RMI Callbacks

Need to check a premise here, to provide an object that a server can callback on to client the client most open a server socket on which the client side object will be exposed?

If this is true it makes it totally irritating from a game point of view since the player will have to open their firewall to get the traffic in… icky icky icky

Kev

God! It’s been so loooong…but I did some searching, and found these links:

http://www.cssassociates.com/rmifirewall.html
and
http://www.jguru.com/faq/view.jsp?EID=997
and
http://ca.geocities.com/rmi_doves/

Interesting idea that is described in the thread: Implement a SocketFactory that will force rmi callback communication over a single (client initiated) connection instead of the default way which is to use a new connection from the server. This way the NAT can be applied properly using the connection initiated by a client. I think if you don’t go this route, there’s just no way (aside from making some complicated router/firewall modifications) that you can get what you want.

Of course, there is some problems with timeout issues and such, but i i think these can be handled.

-Chris

RMI is usefull only on LAN, so firewalls shouldn’t be a problem.

RMI is perfectly usable across the internet. I’ve used it for Highscore tables a few times. Just calling back that irritates.

Re: SocketFactory implementation. Seems to be possible just over complicated for me. I’ve just bailed and put a home rolled TCP layer in there.

Kev

We use RMI extensively over the internet at work. In fact we don’t even do it directly, it’s all tunneled over HTTPS through a Tomcat servlet.

Callbacks are impossible in this situation anyway.
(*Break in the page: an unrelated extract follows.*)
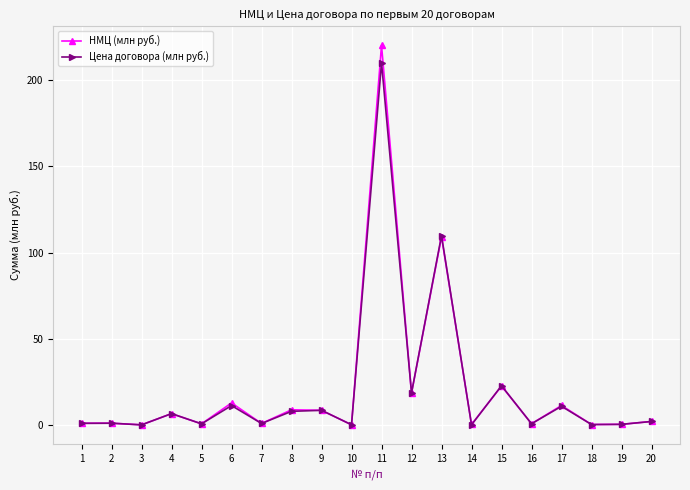

What is the difference between the maximum and minimum values in the НМЦ (млн руб.) series?

219.9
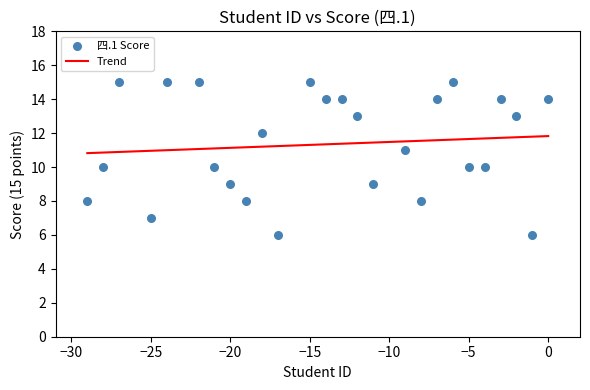

What is the range of X values (max minus min)?

29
If you want to simulate them however, you can get the client to open an RMI call in a separate thread that only returns when the server has some message to give back to it (at which point it returns, punts the message off to some processor, and then calls the server again
immediately to listen for more messages).

We will be implementing this functionality at work soon so we can inform users of an impending server shutdown.

Cas :slight_smile:

if it’s just for sending an highscore table , a simple tcp server/client is prolly less hassle than trying to change RMI socket factory

Actually in this case its not.

But wrt to Highscore tables, actually a RMI server is way easier than raw TCP. Once you’ve used it a bit RMI really is increadibly simple.

Kev

You might take a look to the prototype of jnag at http://jnag.dev.java.net

The lib is still in early development, however I am trying to make the life of programmers easier, so if you have some suggestions about what a RMI-like library should do that RMI doesn’t, please post a message on the RFE forum of the project.